Comparison with SMT-based Freeze Mechanism
In RFC: Regulation Compliance Extension - English / CKB Development & Technical Discussion - Nervos Talk, an SMT-based freeze mechanism was proposed. Its advantage is that the on-chain state occupation is extremely small, so the cost of adding to the blacklist is very low.
The disadvantages are as follows:
- For each token adopting this mechanism, all involved applications need to index and store the latest state of the SMT tree, while the linked list-based approach doesn’t require maintaining off-chain state and is easier to integrate.
- It has strong invasiveness to applications. Transfer transactions need to place proofs in the Witness, which becomes problematic when dealing with OTX transactions. Since user signatures include the corresponding Witness, and the final Aggregator may not initially know which lockscripts will be involved, it requires careful selection of combination modes. The linked list-based approach only adds CellDeps, which has almost no impact on application composition.

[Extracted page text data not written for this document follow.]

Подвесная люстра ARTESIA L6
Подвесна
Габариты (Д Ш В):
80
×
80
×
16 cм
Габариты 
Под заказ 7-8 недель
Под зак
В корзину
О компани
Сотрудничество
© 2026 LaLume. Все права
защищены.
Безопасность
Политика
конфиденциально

Moreover, based on the extensions mechanism, if the cost of blacklists becomes very high in the future, for example, a blacklist involving 10 thousands locks would require 320,000 CKB.
If this cost is deemed too high at that time, a more easily combinable SMT-based freeze scheme can be designed, migrated from the linked list scheme, and all CKB can be reclaimed.
The migration process is as follows:
- mint_authority adds an SMT-based freeze extension, with its args being the type_hash of the SMTRootCell. The execution process of this plugin is:
- Read the Cell pointed to by the type_hash and read its data. The data should include two pieces of information: 1. SMT Root; 2. UDT type hash to be checked
- Read the SMT Proof from the Witness
- Scan the locks involved in the UDT Type hash corresponding to inputs and outputs.
- Check that all locks comply with the rules according to the SMT Proof.
- First, add all existing blacklisted locks to the SMT blacklist. At this point, each transfer will undergo two checks, one freeze mode and one freeze extension.
- Gradually clear and merge all blacklists from the blacklist cell, and reclaim CKB, until returning to the full range empty linked list.
- At this point, CKB has been reclaimed, and the blacklist linked list is empty, equivalent to only being subject to the extension’s blacklist check.
Analysis of Permission Management
According to the Principle of least privilege, regarding UDT, especially compliant UDT, the permission control in the final implementation can be more fine-grained, not limited to the details in this document.
In the Enhanced xUDT of this proposal, there are four types of permissions:
- mint_authority: Permission to mint tokens
- pause_authority: Permission to pause minting and transfers
- metadata_authority: Permission to modify metadata
- freeze_authority: Permission to freeze accounts
However, sometimes more fine-grained layered permission control can be added. For example, similar to USDC’s contract design on ETH, there exists a MasterMinter that can add minters and give each minter a certain mint limit. After minting a certain amount of tokens each time, the limit will decrease accordingly to isolate risks.
Then the metadata could become like this:
table xUDTMetadata {
flag: byte,
paused: byte,
master_mint_authority: ScriptAttrOpt,
minter: ScriptAttrVec,
mint_allowance: Uint128Vec,
pause_authority: ScriptAttrOpt,
metadata_authority: ScriptAttrOpt,
freeze_authority: ScriptAttrOpt,
extensions: ScriptAttrVec,
supply: Uint128,
decimals: byte,
name: Bytes,
symbol: Bytes,
uri: Bytes,
extra_data: Bytes,
}
Of course, the best approach is to reference the product design of relevant compliant asset and investigate requirements to design a more general applicable security permission management system.